• Text for analysis:
● ● ● ● ● ● ●

What type of buildings will rise in the former rice fields? The architecture of Hanoi, its evolution and many layers, has been maligned and discussed elsewhere in rich detail3. Suffice to say, the brutalism of the remaining Soviet architecture, the endless metal-roof kitsch of the “self-built” housing, the blankly “Asian” high-rise apartments, and the climatically inappropriate glass boxes could all use a bold renewing vision (that uses and maintains some of the distinct cultural forms, such as the tube house4).
Yet Hanoi is trapped in several vicious cycles. The richer it gets, the more people it attracts. The more rural migrants arrive, the more the countryside dies. As rural areas collapse, more people flood into Hanoi. Livable cities are rarely those with exponential population growth. Traffic becomes unbearable. As does the air5. The city spreads out, rolling concrete, brick, and asphalt out before it. The green of the spring rice paddies, so vibrant it seems alive, disappears in a cloud of gray dust and red metal roofs. One feels lucky to ever hear bird song.

● ● ● ● ● ● ●

• Data under study:
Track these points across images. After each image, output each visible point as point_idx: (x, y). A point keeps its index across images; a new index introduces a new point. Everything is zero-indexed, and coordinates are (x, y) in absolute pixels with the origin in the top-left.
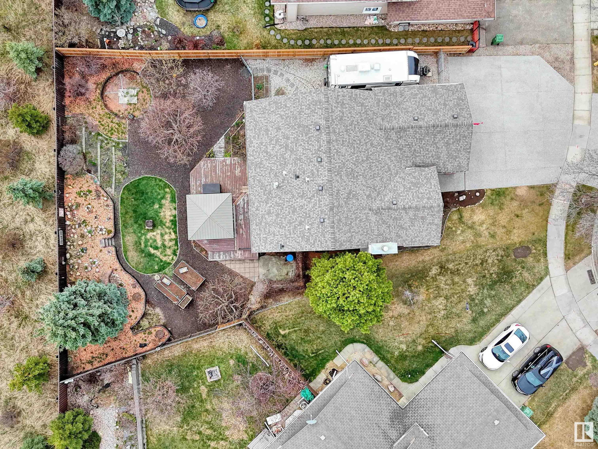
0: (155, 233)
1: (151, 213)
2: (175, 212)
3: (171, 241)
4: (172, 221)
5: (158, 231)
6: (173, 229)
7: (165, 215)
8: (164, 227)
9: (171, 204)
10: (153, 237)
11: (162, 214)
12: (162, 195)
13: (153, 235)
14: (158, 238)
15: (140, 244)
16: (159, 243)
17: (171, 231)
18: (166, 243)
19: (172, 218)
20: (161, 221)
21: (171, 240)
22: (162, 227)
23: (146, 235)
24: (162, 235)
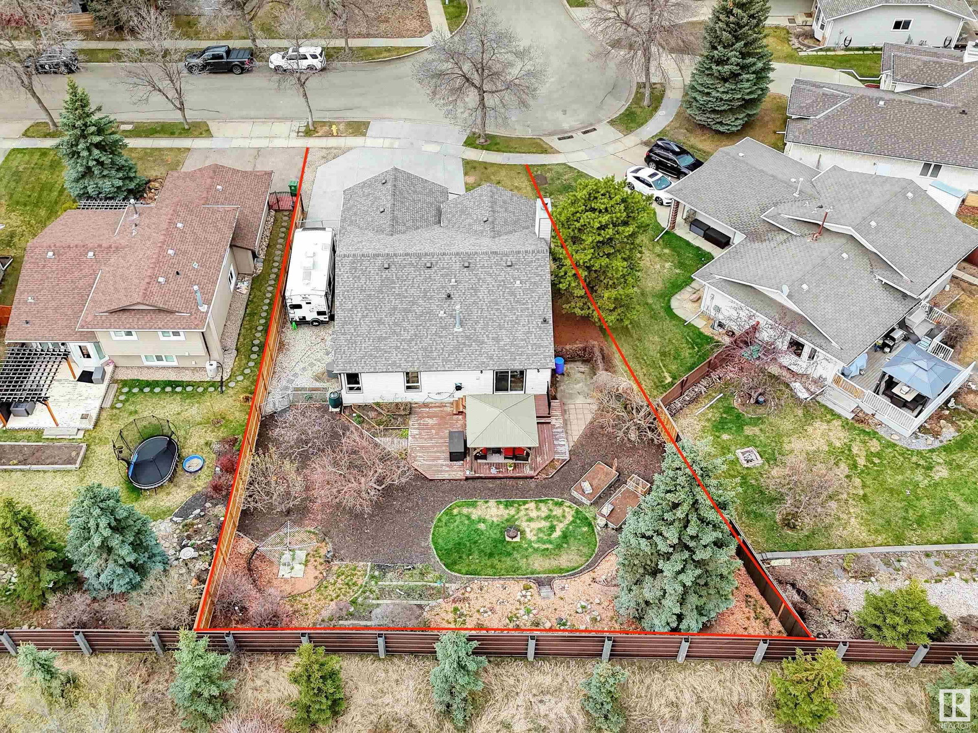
0: (528, 530)
1: (495, 534)
2: (492, 503)
3: (540, 509)
4: (506, 506)
5: (524, 525)
6: (520, 505)
7: (498, 516)
8: (516, 517)
9: (479, 508)
10: (534, 532)
11: (495, 519)
12: (464, 518)
13: (531, 531)
14: (535, 525)
15: (547, 549)
16: (544, 524)
17: (522, 507)
18: (543, 515)
19: (502, 506)
20: (507, 520)
21: (538, 509)
22: (516, 520)
23: (531, 542)
24: (530, 520)
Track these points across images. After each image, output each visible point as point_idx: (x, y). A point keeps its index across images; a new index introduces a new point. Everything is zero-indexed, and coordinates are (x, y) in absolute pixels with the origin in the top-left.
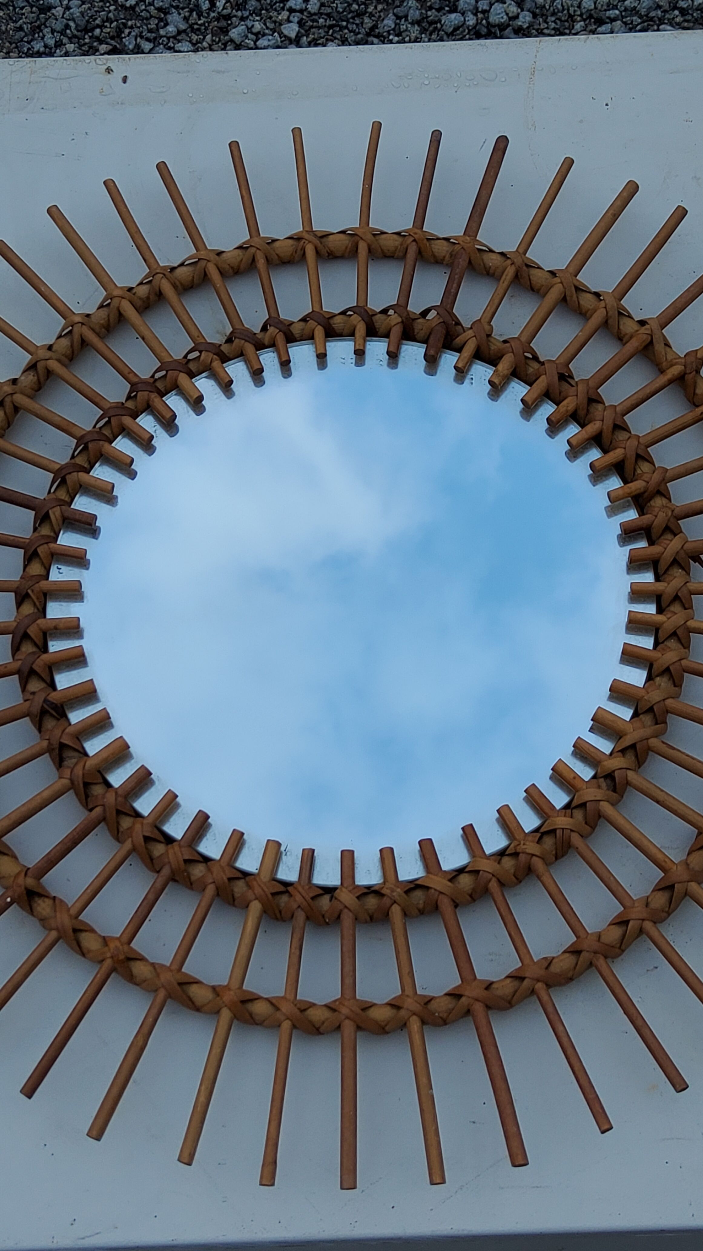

● ● ● ● ● ● ●

• The task: Could you continue the passage on Hanoi's growth and its spread into the rice fields from where it stops?

• Result:
It must be said--Vietnam’s urbanization and development to date, essentially a process of moving workers from farms to factories, is widely praised. Per-capita income has risen quickly, though not evenly, and poverty has been greatly reduced by most measures, though it persists. Hunger, a daily reality for most urban Vietnamese in the hardscrabble (though not unhappy) period from 1975-1986, is now largely confined to the rural poor and pockets of urban despair. No one who’s met a child without food to eat will downplay this change. Yet the question haunting the nation is whether it necessitated the degradation, even destruction, of immense parts of the nation’s natural resources6 . Can a poor country develop while preserving open spaces, rivers, soil, and air?
Today we know this is not a question of aesthetics, but a moral issue. To writer and naturalist Aldo Leopold, a father of American environmentalism, “A thing is right when it tends to preserve the integrity, stability, and beauty of the biotic community. It is wrong when it tends otherwise.” Can Hanoi do this? Can its neighborhoods and buildings “get right”? Is it possible to grow this jewel of a city, with its thumping heart of 36 ancient streets, into a model of low-carbon development and ecological balance?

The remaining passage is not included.